By Our Representative
The Government of India (GoI) is all set to “drop” one of the most powerful calculation tool – Comprehensive Environmental Pollution Index (CEPI) – it had adopted in 2009 to measure the level of pollution in India’s different industrial clusters. One of India’s senior-most environmentalists Rohit Prajapati has said he has received “clear indications” that CEPI wouldn’t be used anymore, there is a strong view in GoI that it “harms” foreign industrial investment into India.
Suggesting this would “adversely impact” efforts of fight health-related issues, which are particularly grave in India’s most polluting areas, Prajapati told newspersons, things have found to be particularly critical in several of Gujarat’s industrial clusters, especially Vapi, declared most polluted in India in 2011 and 2013 with a CEPI of 85.91, and Ankaleshwar with a CEPI of 88.5 in 2009.
Prajapati was talking to newspersons on a proposed conference for July 11-12 to be held at Hirak Mahotsav Hall, Gujarat Vidyapith, Ahmedabad, where “crucial issues” on relationship between environmental pollution and health, particularly cancer, would be discussed. Among those attending the seminar would be a mix of activists, experts and concerned physicians (click HERE).

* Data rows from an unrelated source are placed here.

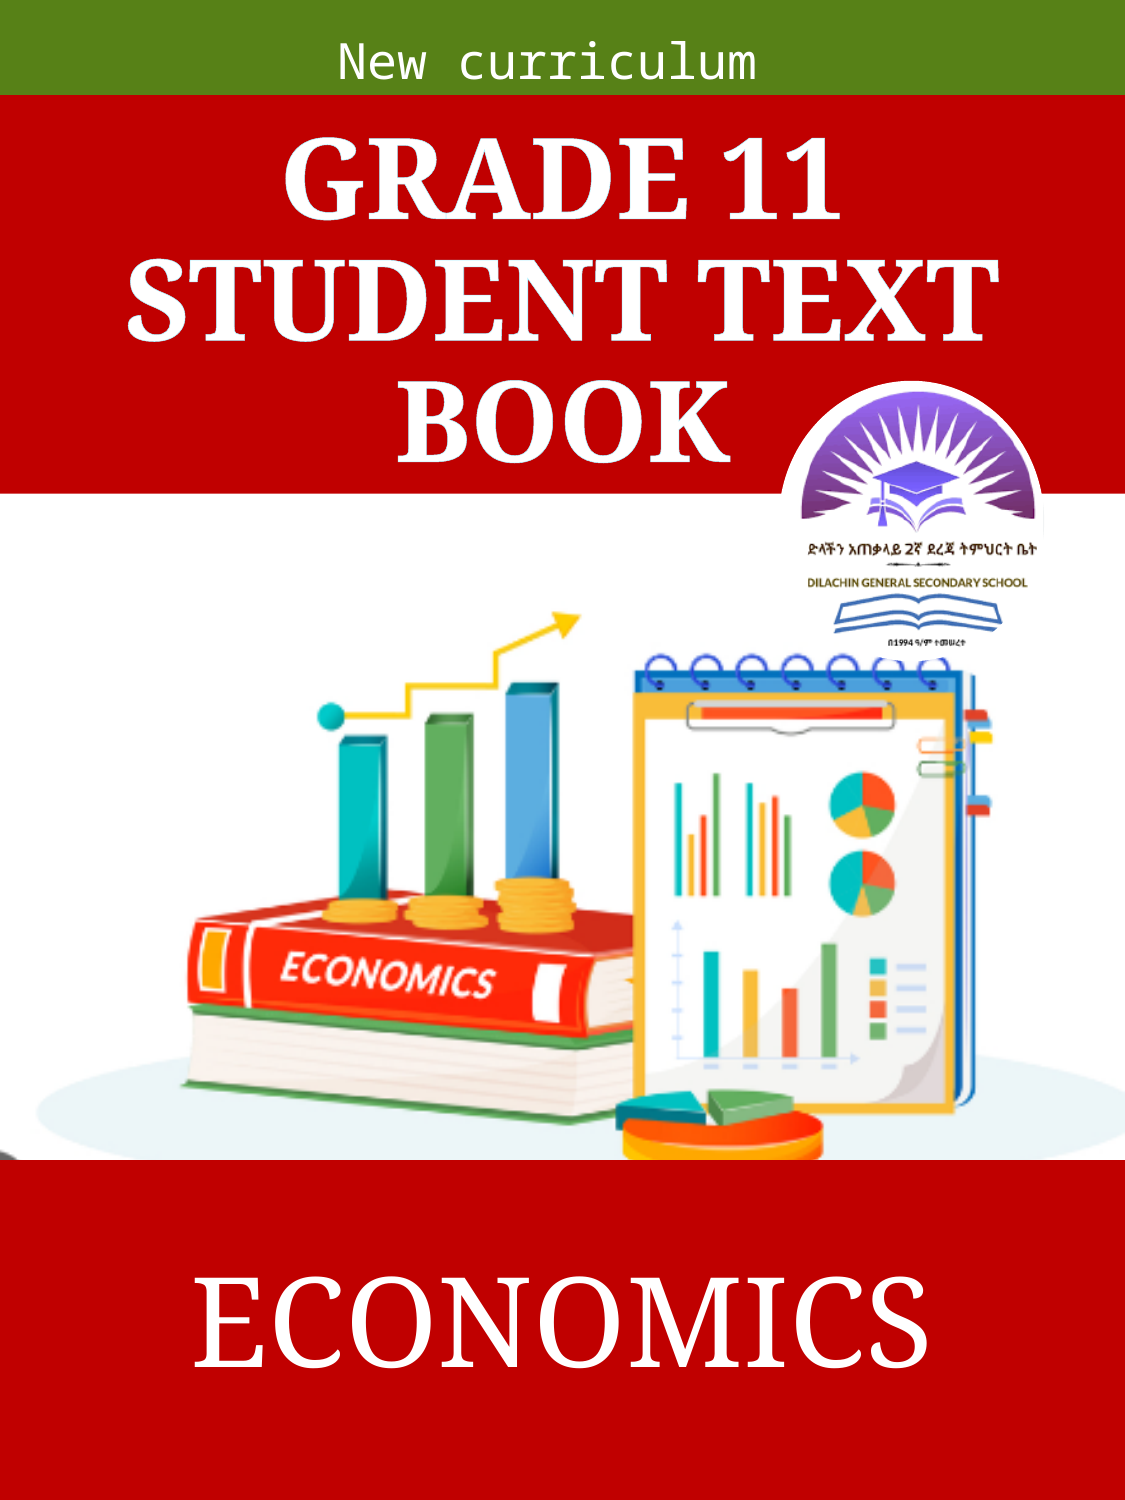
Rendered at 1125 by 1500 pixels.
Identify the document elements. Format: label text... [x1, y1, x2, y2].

text_box [779, 379, 1044, 498]
picture [0, 498, 1125, 1160]
subtitle New curriculum [0, 0, 1125, 95]
title GRADE 11 STUDENT TEXT BOOK [0, 95, 1125, 494]
list ECONOMICS [0, 1160, 1125, 1500]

Prajapati said, the move to do away with CEPI has come a year after the decision of the Ministry of Environment, Forests and Climate Change “to keep in abeyance” an earlier order dated September 17, 2013 banning fresh industrial activity in 40-odd critically polluting industrial clusters. The decision “has not been reviewed over the last one year”, he regretted.
According to Prajapati, there was a crucial health component in the calculation of CEPI in 2013. “Though data on health-related issues for each of the clusters were not revealed, the very fact that it formed part of it is crucial in revealing out how environmental pollution impacts on serious diseases like cancer. The data should be made public”, he insisted.
“What is worse”, according to Prajapati, “There is no transparent way for people to know which industrial cluster uses which chemicals in its area. The MoEF should be responsible enough to declare voluntarily which chemicals are being used by and by whom, and what is the quantity, so that people know whether their health is being adversely affected by the chemicals.”